### The input

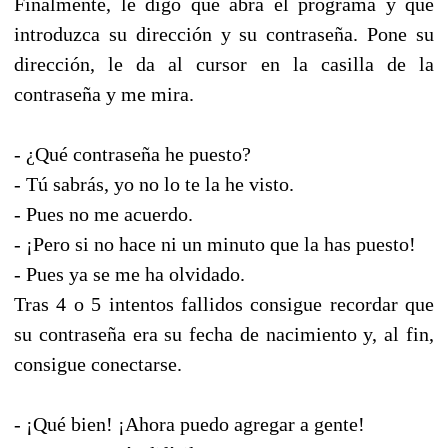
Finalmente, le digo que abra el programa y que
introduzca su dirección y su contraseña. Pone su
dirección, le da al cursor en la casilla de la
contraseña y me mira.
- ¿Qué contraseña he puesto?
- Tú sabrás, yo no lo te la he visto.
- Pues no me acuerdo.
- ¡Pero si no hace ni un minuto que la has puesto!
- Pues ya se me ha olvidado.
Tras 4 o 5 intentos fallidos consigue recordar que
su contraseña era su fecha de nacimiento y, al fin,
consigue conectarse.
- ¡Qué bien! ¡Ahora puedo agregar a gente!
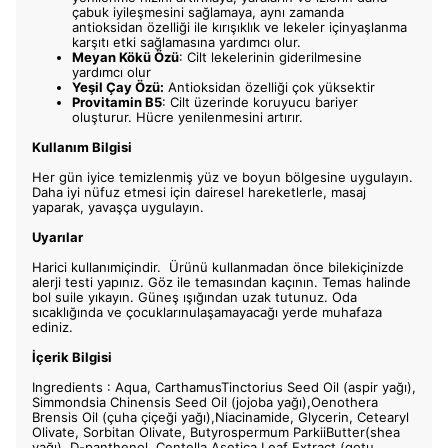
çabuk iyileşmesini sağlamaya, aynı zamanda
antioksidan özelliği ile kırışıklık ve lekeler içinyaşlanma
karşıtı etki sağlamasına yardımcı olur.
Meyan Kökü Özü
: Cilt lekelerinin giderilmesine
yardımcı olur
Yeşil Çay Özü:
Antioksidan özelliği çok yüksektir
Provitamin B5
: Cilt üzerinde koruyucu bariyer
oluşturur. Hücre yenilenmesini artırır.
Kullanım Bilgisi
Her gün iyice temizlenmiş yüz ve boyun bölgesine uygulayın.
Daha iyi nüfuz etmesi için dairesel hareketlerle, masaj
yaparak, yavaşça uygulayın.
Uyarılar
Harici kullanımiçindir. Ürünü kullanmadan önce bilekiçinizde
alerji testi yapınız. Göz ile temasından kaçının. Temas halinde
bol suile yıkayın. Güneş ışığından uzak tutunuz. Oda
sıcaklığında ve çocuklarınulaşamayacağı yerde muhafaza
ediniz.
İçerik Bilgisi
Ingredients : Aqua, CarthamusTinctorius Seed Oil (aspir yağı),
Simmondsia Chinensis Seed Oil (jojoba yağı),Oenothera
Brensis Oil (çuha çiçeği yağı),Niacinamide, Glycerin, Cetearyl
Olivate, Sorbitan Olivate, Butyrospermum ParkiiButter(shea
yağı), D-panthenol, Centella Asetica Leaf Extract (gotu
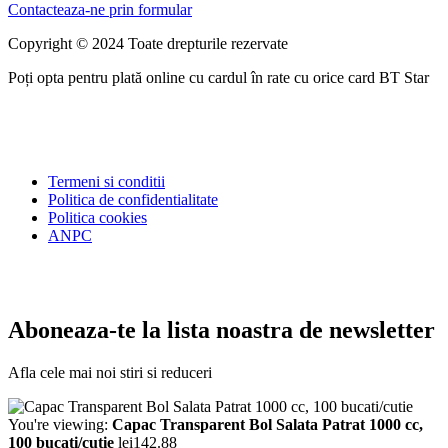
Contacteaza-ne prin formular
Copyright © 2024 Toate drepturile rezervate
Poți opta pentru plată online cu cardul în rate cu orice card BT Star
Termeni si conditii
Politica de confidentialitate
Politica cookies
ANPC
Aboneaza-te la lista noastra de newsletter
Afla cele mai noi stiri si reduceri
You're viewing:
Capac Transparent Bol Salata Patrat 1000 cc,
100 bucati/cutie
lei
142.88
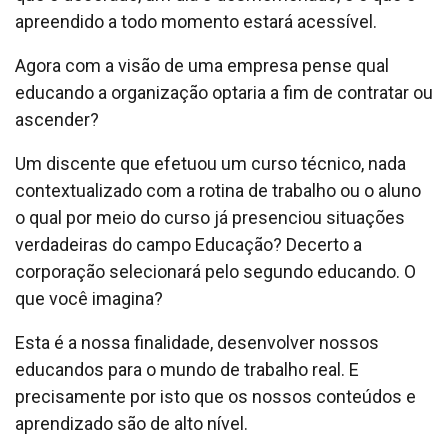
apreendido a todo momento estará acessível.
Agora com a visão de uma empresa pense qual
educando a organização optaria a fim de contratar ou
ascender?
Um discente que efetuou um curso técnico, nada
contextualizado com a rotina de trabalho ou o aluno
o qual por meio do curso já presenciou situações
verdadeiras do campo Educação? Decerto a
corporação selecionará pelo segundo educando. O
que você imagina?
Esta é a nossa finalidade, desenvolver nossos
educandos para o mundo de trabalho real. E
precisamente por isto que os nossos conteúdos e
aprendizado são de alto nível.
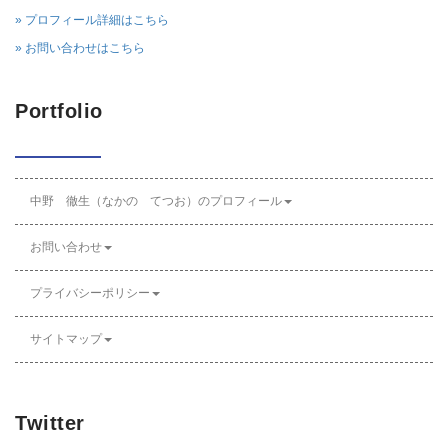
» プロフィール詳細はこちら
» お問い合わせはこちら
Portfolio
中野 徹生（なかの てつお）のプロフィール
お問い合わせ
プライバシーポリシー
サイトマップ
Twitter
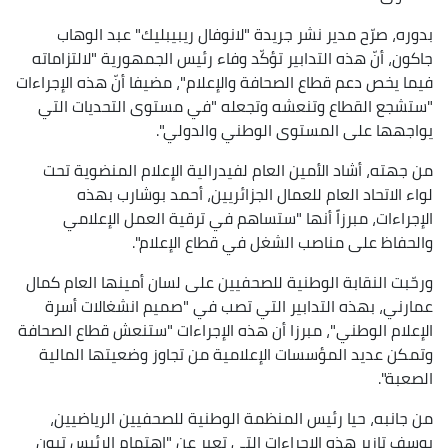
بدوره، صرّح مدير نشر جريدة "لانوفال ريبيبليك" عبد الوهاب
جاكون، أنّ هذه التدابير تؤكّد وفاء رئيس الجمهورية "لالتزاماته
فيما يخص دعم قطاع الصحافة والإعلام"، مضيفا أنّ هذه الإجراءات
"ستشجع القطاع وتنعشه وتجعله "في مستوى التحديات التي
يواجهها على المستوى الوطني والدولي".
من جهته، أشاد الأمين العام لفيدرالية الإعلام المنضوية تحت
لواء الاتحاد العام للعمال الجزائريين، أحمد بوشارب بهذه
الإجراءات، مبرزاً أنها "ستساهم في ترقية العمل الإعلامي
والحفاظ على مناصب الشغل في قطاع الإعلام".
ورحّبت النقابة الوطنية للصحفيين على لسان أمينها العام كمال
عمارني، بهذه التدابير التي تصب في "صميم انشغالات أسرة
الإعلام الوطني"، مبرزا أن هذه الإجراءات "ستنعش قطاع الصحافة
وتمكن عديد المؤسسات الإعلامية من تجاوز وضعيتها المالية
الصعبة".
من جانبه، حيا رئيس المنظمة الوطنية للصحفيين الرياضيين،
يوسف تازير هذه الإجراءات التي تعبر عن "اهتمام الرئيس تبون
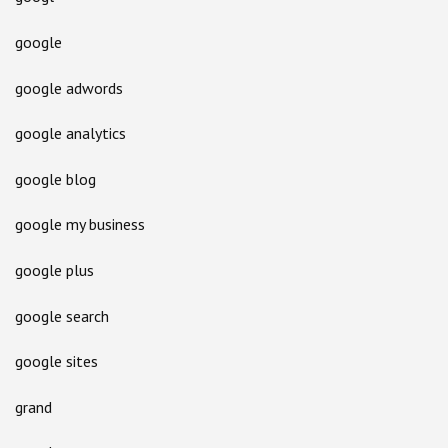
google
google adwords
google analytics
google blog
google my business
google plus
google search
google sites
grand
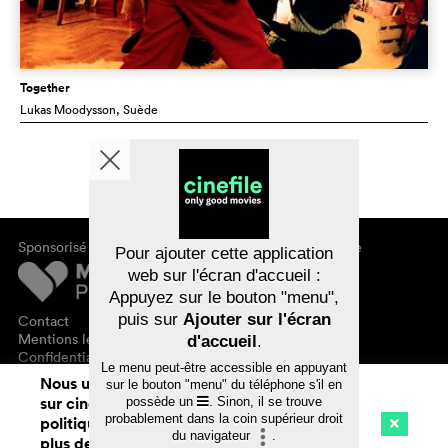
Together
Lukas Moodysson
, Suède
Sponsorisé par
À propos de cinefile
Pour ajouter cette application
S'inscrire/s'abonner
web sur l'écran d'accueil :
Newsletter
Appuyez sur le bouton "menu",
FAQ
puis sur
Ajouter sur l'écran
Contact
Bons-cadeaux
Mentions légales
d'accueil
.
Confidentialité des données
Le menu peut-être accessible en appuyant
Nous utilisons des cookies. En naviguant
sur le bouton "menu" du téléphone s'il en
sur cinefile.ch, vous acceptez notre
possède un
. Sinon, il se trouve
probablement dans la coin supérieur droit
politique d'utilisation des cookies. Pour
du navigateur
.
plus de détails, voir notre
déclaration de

######

* **Directions for this task**: Copy the entries exactly. No pictures.

* **Written answer**:
Finalmente, le digo que abra el programa y que
introduzca su dirección y su contraseña. Pone su
dirección, le da al cursor en la casilla de la
contraseña y me mira.
- ¿Qué contraseña he puesto?
- Tú sabrás, yo no lo te la he visto.
- Pues no me acuerdo.
- ¡Pero si no hace ni un minuto que la has puesto!
- Pues ya se me ha olvidado.
Tras 4 o 5 intentos fallidos consigue recordar que
su contraseña era su fecha de nacimiento y, al fin,
consigue conectarse.
- ¡Qué bien! ¡Ahora puedo agregar a gente!
çabuk iyileşmesini sağlamaya, aynı zamanda
antioksidan özelliği ile kırışıklık ve lekeler içinyaşlanma
karşıtı etki sağlamasına yardımcı olur.
Meyan Kökü Özü
: Cilt lekelerinin giderilmesine
yardımcı olur
Yeşil Çay Özü:
Antioksidan özelliği çok yüksektir
Provitamin B5
: Cilt üzerinde koruyucu bariyer
oluşturur. Hücre yenilenmesini artırır.
Kullanım Bilgisi
Her gün iyice temizlenmiş yüz ve boyun bölgesine uygulayın.
Daha iyi nüfuz etmesi için dairesel hareketlerle, masaj
yaparak, yavaşça uygulayın.
Uyarılar
Harici kullanımiçindir. Ürünü kullanmadan önce bilekiçinizde
alerji testi yapınız. Göz ile temasından kaçının. Temas halinde
bol suile yıkayın. Güneş ışığından uzak tutunuz. Oda
sıcaklığında ve çocuklarınulaşamayacağı yerde muhafaza
ediniz.
İçerik Bilgisi
Ingredients : Aqua, CarthamusTinctorius Seed Oil (aspir yağı),
Simmondsia Chinensis Seed Oil (jojoba yağı),Oenothera
Brensis Oil (çuha çiçeği yağı),Niacinamide, Glycerin, Cetearyl
Olivate, Sorbitan Olivate, Butyrospermum ParkiiButter(shea
yağı), D-panthenol, Centella Asetica Leaf Extract (gotu
Contacteaza-ne prin formular
Copyright © 2024 Toate drepturile rezervate
Poți opta pentru plată online cu cardul în rate cu orice card BT Star
Termeni si conditii
Politica de confidentialitate
Politica cookies
ANPC
Aboneaza-te la lista noastra de newsletter
Afla cele mai noi stiri si reduceri
You're viewing:
Capac Transparent Bol Salata Patrat 1000 cc,
100 bucati/cutie
lei
142.88
apreendido a todo momento estará acessível.
Agora com a visão de uma empresa pense qual
educando a organização optaria a fim de contratar ou
ascender?
Um discente que efetuou um curso técnico, nada
contextualizado com a rotina de trabalho ou o aluno
o qual por meio do curso já presenciou situações
verdadeiras do campo Educação? Decerto a
corporação selecionará pelo segundo educando. O
que você imagina?
Esta é a nossa finalidade, desenvolver nossos
educandos para o mundo de trabalho real. E
precisamente por isto que os nossos conteúdos e
aprendizado são de alto nível.
» プロフィール詳細はこちら
» お問い合わせはこちら
Portfolio
中野 徹生（なかの てつお）のプロフィール
お問い合わせ
プライバシーポリシー
サイトマップ
Twitter
بدوره، صرّح مدير نشر جريدة "لانوفال ريبيبليك" عبد الوهاب
جاكون، أنّ هذه التدابير تؤكّد وفاء رئيس الجمهورية "لالتزاماته
فيما يخص دعم قطاع الصحافة والإعلام"، مضيفا أنّ هذه الإجراءات
"ستشجع القطاع وتنعشه وتجعله "في مستوى التحديات التي
يواجهها على المستوى الوطني والدولي".
من جهته، أشاد الأمين العام لفيدرالية الإعلام المنضوية تحت
لواء الاتحاد العام للعمال الجزائريين، أحمد بوشارب بهذه
الإجراءات، مبرزاً أنها "ستساهم في ترقية العمل الإعلامي
والحفاظ على مناصب الشغل في قطاع الإعلام".
ورحّبت النقابة الوطنية للصحفيين على لسان أمينها العام كمال
عمارني، بهذه التدابير التي تصب في "صميم انشغالات أسرة
الإعلام الوطني"، مبرزا أن هذه الإجراءات "ستنعش قطاع الصحافة
وتمكن عديد المؤسسات الإعلامية من تجاوز وضعيتها المالية
الصعبة".
من جانبه، حيا رئيس المنظمة الوطنية للصحفيين الرياضيين،
يوسف تازير هذه الإجراءات التي تعبر عن "اهتمام الرئيس تبون
google
google adwords
google analytics
google blog
google my business
google plus
google search
google sites
grand
Together
Lukas Moodysson
, Suède
Sponsorisé par
À propos de cinefile
Pour ajouter cette application
S'inscrire/s'abonner
web sur l'écran d'accueil :
Newsletter
Appuyez sur le bouton "menu",
FAQ
puis sur
Ajouter sur l'écran
Contact
Bons-cadeaux
Mentions légales
d'accueil
.
Confidentialité des données
Le menu peut-être accessible en appuyant
Nous utilisons des cookies. En naviguant
sur le bouton "menu" du téléphone s'il en
sur cinefile.ch, vous acceptez notre
possède un
. Sinon, il se trouve
probablement dans la coin supérieur droit
politique d'utilisation des cookies. Pour
du navigateur
.
plus de détails, voir notre
déclaration de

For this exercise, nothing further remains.